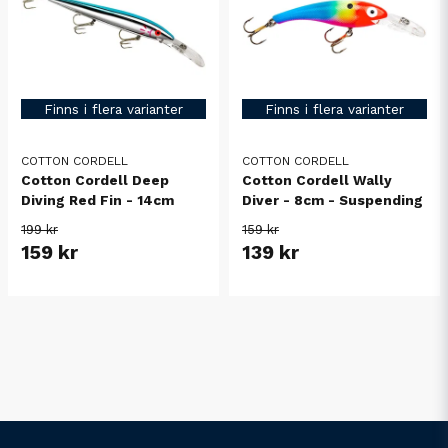
Finns i flera varianter
Finns i flera varianter
COTTON CORDELL
COTTON CORDELL
Cotton Cordell Deep
Cotton Cordell Wally
Diving Red Fin - 14cm
Diver - 8cm - Suspending
199 kr
159 kr
159 kr
139 kr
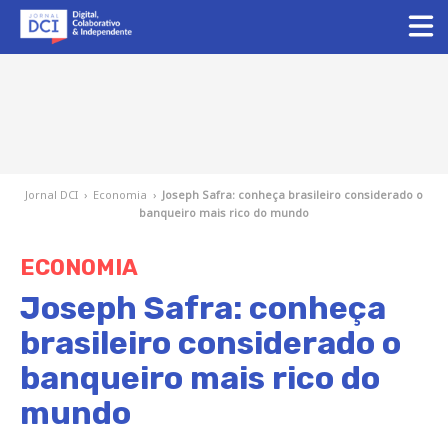
Jornal DCI
›
Economia
›
Joseph Safra: conheça brasileiro considerado o
banqueiro mais rico do mundo
ECONOMIA
Joseph Safra: conheça
brasileiro considerado o
banqueiro mais rico do
mundo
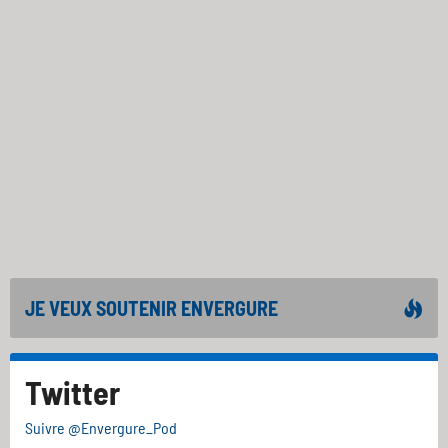
JE VEUX SOUTENIR ENVERGURE
Twitter
Suivre @Envergure_Pod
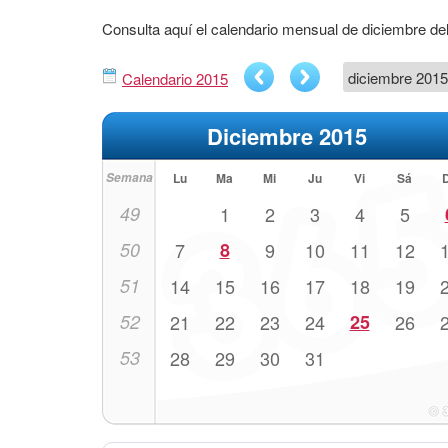
Consulta aquí el calendario mensual de diciembre de
Calendario 2015
Diciembre 2015
Semana
Lu
Ma
Mi
Ju
Vi
Sá
49
1
2
3
4
5
50
7
8
9
10
11
12
51
14
15
16
17
18
19
52
21
22
23
24
25
26
53
28
29
30
31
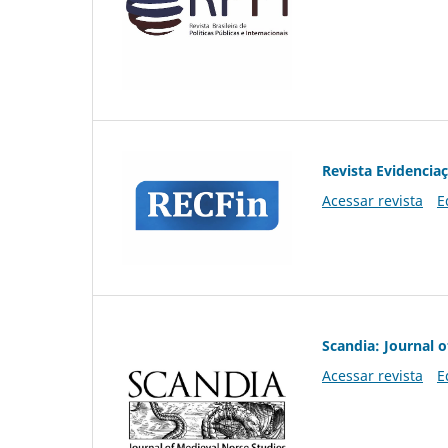
Revista Evidencia
Acessar revista
E
Scandia: Journal 
Acessar revista
E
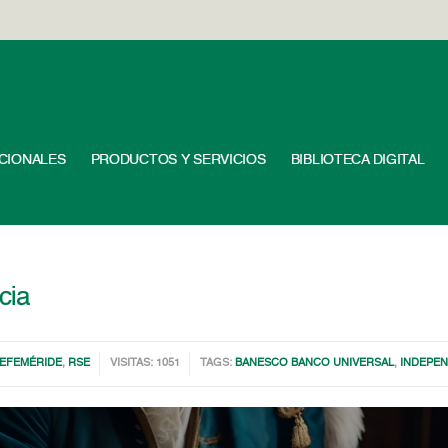
UCIONALES
PRODUCTOS Y SERVICIOS
BIBLIOTECA DIGITAL
cia
EFEMÉRIDE
,
RSE
VISITAS: 1051
TAGS:
BANESCO BANCO UNIVERSAL
,
INDEPEN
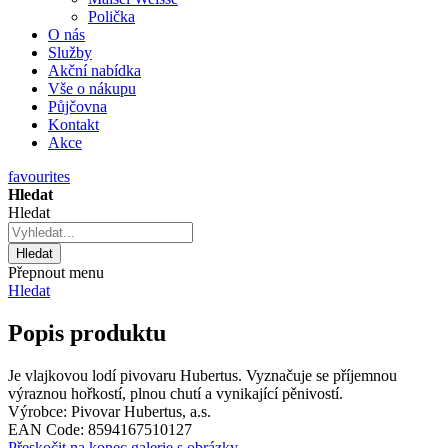
Polička
O nás
Služby
Akční nabídka
Vše o nákupu
Půjčovna
Kontakt
Akce
favourites
Hledat
Hledat
Hledat
Přepnout menu
Hledat
Popis produktu
Je vlajkovou lodí pivovaru Hubertus. Vyznačuje se příjemnou
výraznou hořkostí, plnou chutí a vynikající pěnivostí.
Výrobce:
Pivovar Hubertus, a.s.
EAN Code:
8594167510127
Přeskočit na konec galerie s obrázky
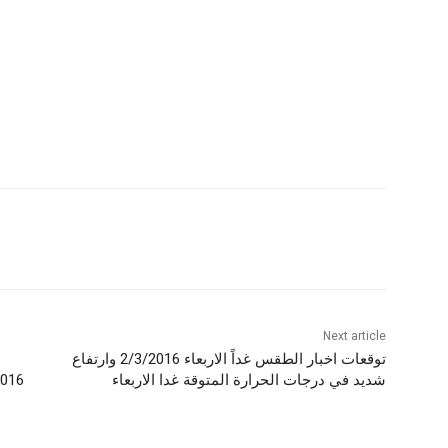
Next article
توقعات اخبار الطقس غداً الاربعاء 2/3/2016 وارتفاع
شديد في درجات الحرارة المتوقة غدا الاربعاء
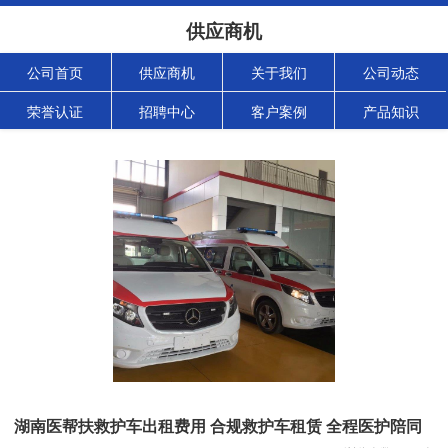
供应商机
公司首页
供应商机
关于我们
公司动态
荣誉认证
招聘中心
客户案例
产品知识
湖南医帮扶救护车出租费用 合规救护车租赁 全程医护陪同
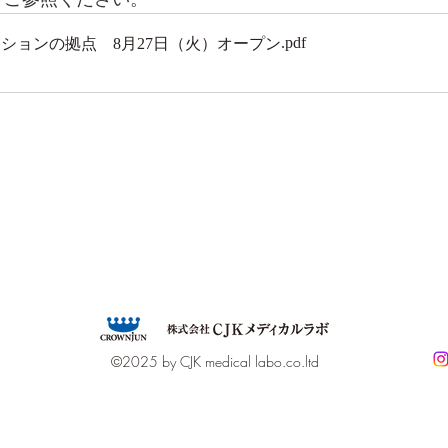
.pdf
ションの拠点 8月27日（火）オープン
©2025 by CJK medical labo.co.ltd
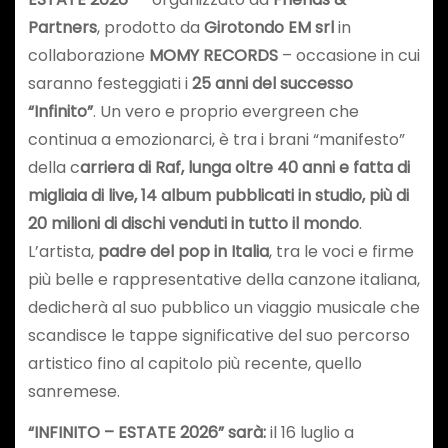
Partners
, prodotto da
Girotondo EM srl
in
collaborazione
MOMY RECORDS
– occasione in cui
saranno festeggiati i
25 anni del successo
“Infinito”
. Un vero e proprio evergreen che
continua a emozionarci, è tra i brani “manifesto”
della c
arriera di Raf, lunga oltre 40 anni e fatta di
migliaia di live, 14 album pubblicati in studio, più di
20 milioni di dischi venduti in tutto il mondo
.
L’artista,
padre del pop in Italia
, tra le voci e firme
più belle e rappresentative della canzone italiana,
dedicherà al suo pubblico un viaggio musicale che
scandisce le tappe significative del suo percorso
artistico fino al capitolo più recente, quello
sanremese.
“INFINITO – ESTATE 2026” sarà:
il 16 luglio a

▬▬▬

=== What needs to be done ===
Copy out every line of text from the material above, word for word and in the same order. Leave the pictures out.

=== Answer to this task ===
Finns i flera varianter
Finns i flera varianter
COTTON CORDELL
COTTON CORDELL
Cotton Cordell Deep
Cotton Cordell Wally
Diving Red Fin - 14cm
Diver - 8cm - Suspending
199 kr
159 kr
159 kr
139 kr
Jornal DCI
›
Economia
›
Joseph Safra: conheça brasileiro considerado o
banqueiro mais rico do mundo
ECONOMIA
Joseph Safra: conheça
brasileiro considerado o
banqueiro mais rico do
mundo
JE VEUX SOUTENIR ENVERGURE
Twitter
Suivre @Envergure_Pod
Consulta aquí el calendario mensual de diciembre de
Calendario 2015
Diciembre 2015
Semana
Lu
Ma
Mi
Ju
Vi
Sá
49
1
2
3
4
5
50
7
8
9
10
11
12
51
14
15
16
17
18
19
52
21
22
23
24
25
26
53
28
29
30
31
Revista Evidencia
Acessar revista
E
Scandia: Journal 
Acessar revista
E
UCIONALES
PRODUCTOS Y SERVICIOS
BIBLIOTECA DIGITAL
cia
EFEMÉRIDE
,
RSE
VISITAS: 1051
TAGS:
BANESCO BANCO UNIVERSAL
,
INDEPEN
Polička
O nás
Služby
Akční nabídka
Vše o nákupu
Půjčovna
Kontakt
Akce
favourites
Hledat
Hledat
Hledat
Přepnout menu
Hledat
Popis produktu
Je vlajkovou lodí pivovaru Hubertus. Vyznačuje se příjemnou
výraznou hořkostí, plnou chutí a vynikající pěnivostí.
Výrobce:
Pivovar Hubertus, a.s.
EAN Code:
8594167510127
Přeskočit na konec galerie s obrázky
Next article
توقعات اخبار الطقس غداً الاربعاء 2/3/2016 وارتفاع
شديد في درجات الحرارة المتوقة غدا الاربعاء
供应商机
公司首页
供应商机
关于我们
公司动态
荣誉认证
招聘中心
客户案例
产品知识
湖南医帮扶救护车出租费用 合规救护车租赁 全程医护陪同
.pdf
ションの拠点 8月27日（火）オープン
©2025 by CJK medical labo.co.ltd
Partners
, prodotto da
Girotondo EM srl
in
collaborazione
MOMY RECORDS
– occasione in cui
saranno festeggiati i
25 anni del successo
“Infinito”
. Un vero e proprio evergreen che
continua a emozionarci, è tra i brani “manifesto”
della c
arriera di Raf, lunga oltre 40 anni e fatta di
migliaia di live, 14 album pubblicati in studio, più di
20 milioni di dischi venduti in tutto il mondo
.
L’artista,
padre del pop in Italia
, tra le voci e firme
più belle e rappresentative della canzone italiana,
dedicherà al suo pubblico un viaggio musicale che
scandisce le tappe significative del suo percorso
artistico fino al capitolo più recente, quello
sanremese.
“INFINITO – ESTATE 2026” sarà:
il 16 luglio a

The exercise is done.